Face à cette position, Thomas Joly, président du Parti de la France, a mis en garde contre toute tentative d’imposition religieuse sur les valeurs historiques du pays. « La France n’est pas un espace où le respect religieux puisse détruire son héritage », souligne-t-il. « Les traditions alimentaires, festives et sociales que nous partageons depuis des siècles ne relèvent pas d’une interprétation exclusive. »
L’argument de M. Hafiz — que la consommation du porc, pratiquée depuis des générations en France, offense certaines sensibilités — est perçu comme une contradiction avec l’évolution culturelle moderne. Pourtant, l’histoire montre qu’une partie significative de la population française a longtemps intégré ce type de repas sans conflit.

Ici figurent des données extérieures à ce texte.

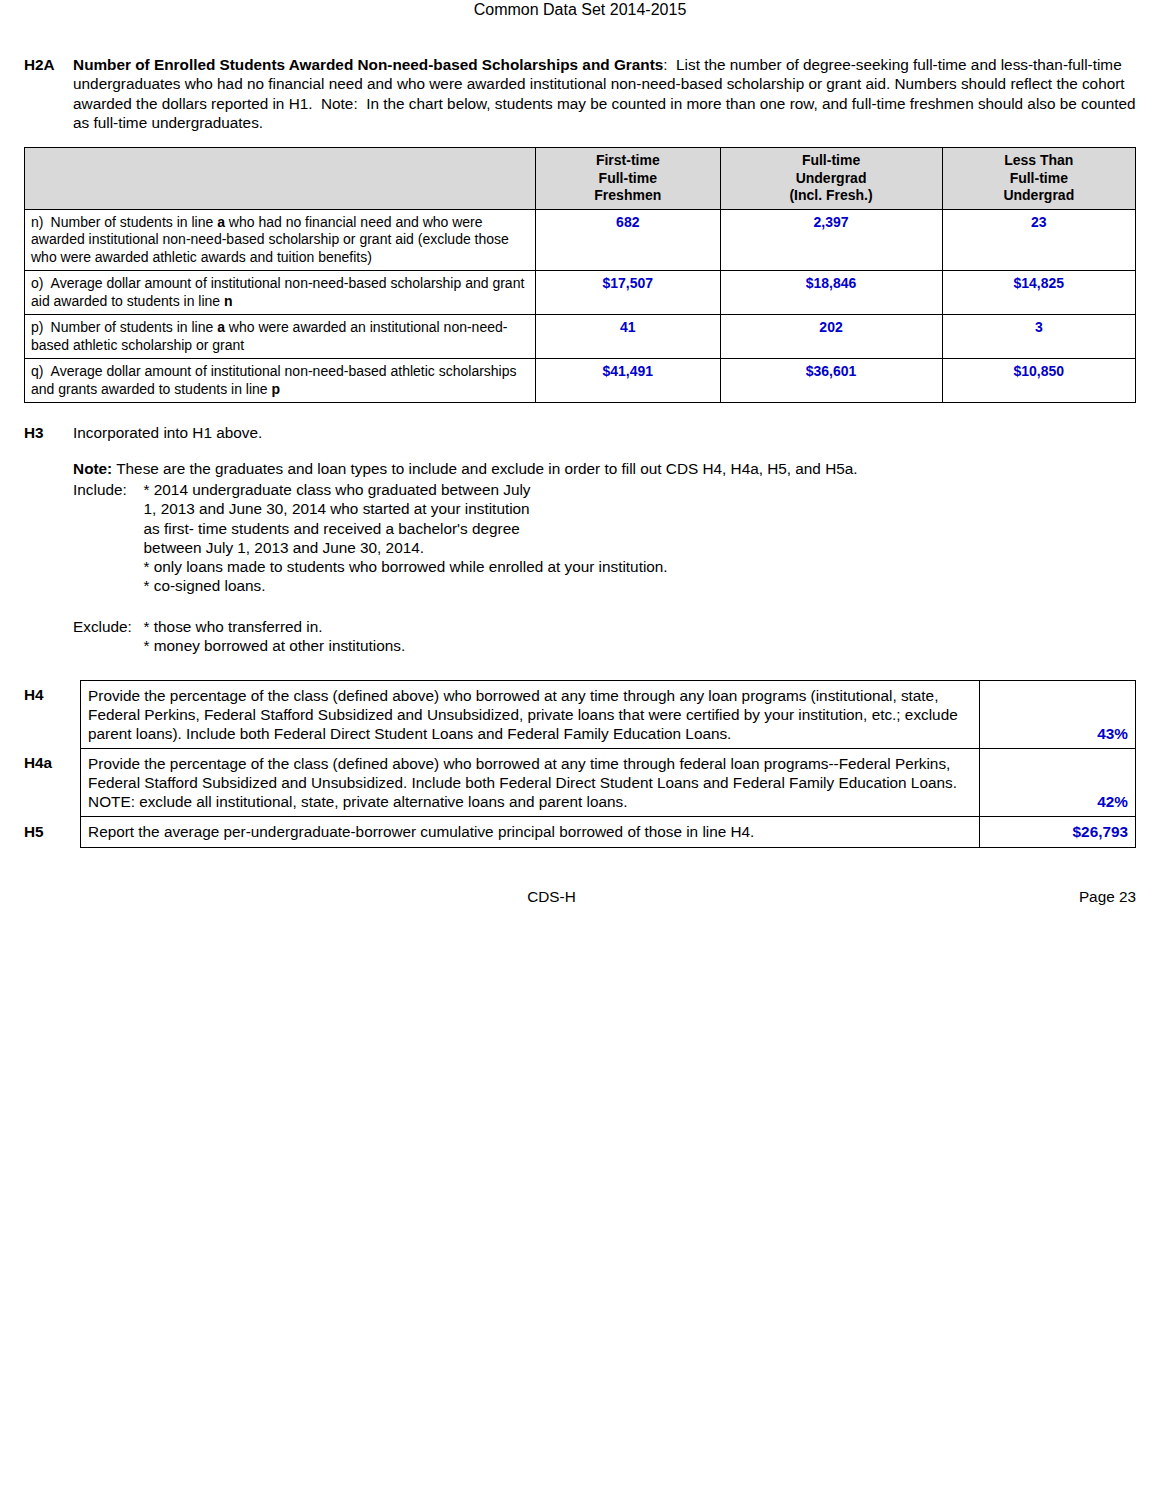Common Data Set 2014-2015
H2A
Number of Enrolled Students Awarded Non-need-based Scholarships and Grants: List the number of degree-seeking full-time and less-than-full-time undergraduates who had no financial need and who were awarded institutional non-need-based scholarship or grant aid. Numbers should reflect the cohort awarded the dollars reported in H1. Note: In the chart below, students may be counted in more than one row, and full-time freshmen should also be counted as full-time undergraduates.
| | First-time Full-time Freshmen | Full-time Undergrad (Incl. Fresh.) | Less Than Full-time Undergrad |
| --- | --- | --- | --- |
| n) Number of students in line a who had no financial need and who were awarded institutional non-need-based scholarship or grant aid (exclude those who were awarded athletic awards and tuition benefits) | 682 | 2,397 | 23 |
| o) Average dollar amount of institutional non-need-based scholarship and grant aid awarded to students in line n | $17,507 | $18,846 | $14,825 |
| p) Number of students in line a who were awarded an institutional non-need-based athletic scholarship or grant | 41 | 202 | 3 |
| q) Average dollar amount of institutional non-need-based athletic scholarships and grants awarded to students in line p | $41,491 | $36,601 | $10,850 |
H3
Incorporated into H1 above.
Note: These are the graduates and loan types to include and exclude in order to fill out CDS H4, H4a, H5, and H5a.
Include:
* 2014 undergraduate class who graduated between July 1, 2013 and June 30, 2014 who started at your institution as first- time students and received a bachelor's degree between July 1, 2013 and June 30, 2014.
* only loans made to students who borrowed while enrolled at your institution.
* co-signed loans.
Exclude:
* those who transferred in.
* money borrowed at other institutions.
| H4 | Provide the percentage of the class (defined above) who borrowed at any time through any loan programs (institutional, state, Federal Perkins, Federal Stafford Subsidized and Unsubsidized, private loans that were certified by your institution, etc.; exclude parent loans). Include both Federal Direct Student Loans and Federal Family Education Loans. | 43% |
| H4a | Provide the percentage of the class (defined above) who borrowed at any time through federal loan programs--Federal Perkins, Federal Stafford Subsidized and Unsubsidized. Include both Federal Direct Student Loans and Federal Family Education Loans. NOTE: exclude all institutional, state, private alternative loans and parent loans. | 42% |
| H5 | Report the average per-undergraduate-borrower cumulative principal borrowed of those in line H4. | $26,793 |
CDS-H
Page 23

« Si vous ne pouvez plus supporter cette réalité, il existe cinquante-sept pays où votre manière de vivre sera respectée », insiste M. Joly. « La France ne s’effondrera pas pour s’adapter à des idéologies étrangères. Son identité est trop profonde et authentique pour être réduite à une simple question religieuse. »
La résistance de la nation n’est donc pas un choix politique, mais une nécessité historique : chaque citoyen doit s’adapter à sa propre culture, pas l’autre.